Where Do We Go From Here?

Italian immigrants formed informal cooperative crews to collect waste in San Francisco in the early 20th century. Later, these informal cooperatives became cooperatively-owned corporations. Photo Credit:

This is the place where I feel some frustration and defeat about what’s possible. What do we do to build worker ownership and empowerment in Los Angeles… today… where a culture of shared power and collectivity is not the cultural paradigm?

Some of the Bay Area leaders shared about the importance of building the “political muscle” of worker cooperatives through trainings and connecting to on-the-ground community organizing work. For example, a special alliance formed between PODER (a grassroots community organizing force rooted in San Francisco’s immigrant community) and the newest worker-owned Arizmendi Bakery in the Mission neighborhood of the city. After years of organizing against displacement and environmental dumping in their community, PODER worked with Arizmendi to connect community leaders to the opportunity to become cooperative owners of the bakery. Strategically for PODER, this move was a shift to include economic empowerment and ownership as a part of anti-gentrification organizing. “But we found that we had a lot of un-learning to do,” said PODER organizer Oscar Grande, “Because many of us had internalized the idea that ‘I’m can’t be a boss, I’m ‘just’ a worker,’ or ‘I’m the ONLY boss.’ We had to learn how to trust ourselves to run a business, and in a cooperative manner.”

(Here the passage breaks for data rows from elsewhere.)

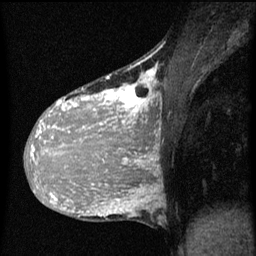
Breast MRI (dynamic contrast-enhanced), one sagittal slice; slice 27 of 60 in the series (ordered by position); dynamic contrast-enhanced series, image 2 of 3 at this slice position (ordered by acquisition); 1.5 T; TE 4.2 ms, TR 8 ms; 2 mm slice thickness; 256 × 256 image matrix. Patient: female, 36 years.
Annotated regions visible in this slice (semi-automatic segmentation, software-assisted and operator-edited):
- analysis volume of interest (the breast-tissue region the enhancement analysis was run in; not a lesion): bounding box <32,68,163,161> (left, top, right, bottom; pixels)
- tumour enhancement mask (voxels above the 70 % enhancement threshold inside the analysis volume of interest): <32,68,159,161>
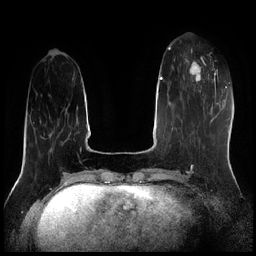
Breast MRI (dynamic contrast-enhanced), one axial slice; position 64 of 256 along the scan axis; dynamic contrast-enhanced series, time point 2 of 7 at this slice position (early post-contrast); 1.5 T; TE 1.9 ms, TR 4.2 ms; 0.8 mm slice thickness; 256 × 256 image matrix, field of view 320 × 320 mm. Female patient.
Outlined on this slice (semi-automatically segmented with operator editing):
- enhancing-tissue mask used for the functional tumour volume (all voxels passing the contrast-enhancement thresholds inside the analysis volume; usually the tumour): bounding box [x1, y1, x2, y2] px = [185, 58, 207, 92]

Toward Cooperative Economies

The newest Arizmendi Bakery in the Mission neighborhood of San Francisco partnered with community-based organization PODER to identify immigrant community leaders to become worker-owners.

Ultimately, building a culture of cooperation in a business context is valuable beyond worker-owned cooperative businesses. Worker-ownership and democratic workplaces are avenues toward economic systems that honor the dignity of all people and the environment through cooperation, empathy and respect. These cultural values can support community economic activity in myriad ways. Back home in LA, I’m thinking about how a culture of peer support, resource sharing and leadership development that happens through the LA Food Policy Council’s Healthy Neighborhood Market Network can benefit a newly formed fresh food purchasing cooperative, currently under works in partnership with LURN, that will build the purchasing power of small markets.

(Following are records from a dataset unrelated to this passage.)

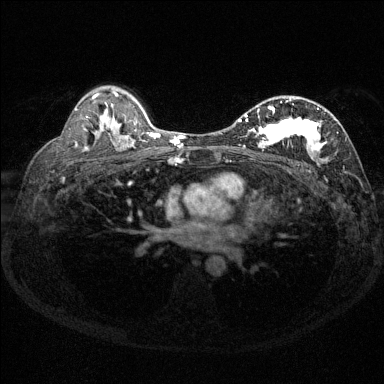
Breast MRI (dynamic contrast-enhanced), one axial slice; position 90 of 144 along the scan axis; dynamic contrast-enhanced series, time point 2 of 6 at this slice position (early post-contrast); 1.5 T; TE 1.7 ms, TR 4.6 ms; 384 × 384 image matrix. Female patient.
Outlined on this slice (semi-automatic segmentation, software-assisted and operator-edited):
- enhancing-tissue mask used for the functional tumour volume (all voxels passing the contrast-enhancement thresholds inside the analysis volume; usually the tumour): bounding box <238,96,346,165> (left, top, right, bottom; pixels)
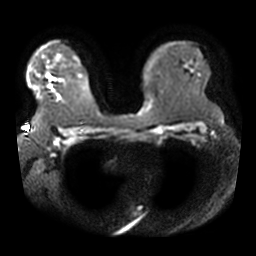
Breast MRI, one axial slice. Position 29 of 42 along the scan axis. Diffusion-weighted series; image 2 of 4 stored at this slice position (different b-values; order by instance number). 3 T. 256 × 256 image matrix. Female patient.
Outlined on this slice (manually delineated by an expert):
- tumour on diffusion-weighted imaging: bounding box <48,76,53,80> (left, top, right, bottom; pixels)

We shouldn’t underestimate how building cooperative culture into all our activities will benefit generations to come, even if they feel small scale today. This struck me as I spoke with Gopal about how nearly every aspect of his life involves cooperatives: he lives in a cooperative household with several families, the non-profit where he works is organized as a flat-democratic cooperative, and he even trains and teaches in a dojo that is designed as a cooperative. Though I may feel frustrated that we cannot overnight re-create the social and cultural conditions that nurtured the development of cooperative enterprises among Italian immigrants in San Francisco or Mondragon, Spain, I reflect on the kind of worldview that Gopal’s children will develop growing up in such an environment of cooperation. Cooperation will be their “normal.”

imageImagine what kinds of community, economic and business infrastructure they will give birth to from that kind of consciousness. As for where we are today, building new cultures and new kinds of business models, as one cooperative member said, “we make the road by walking it.”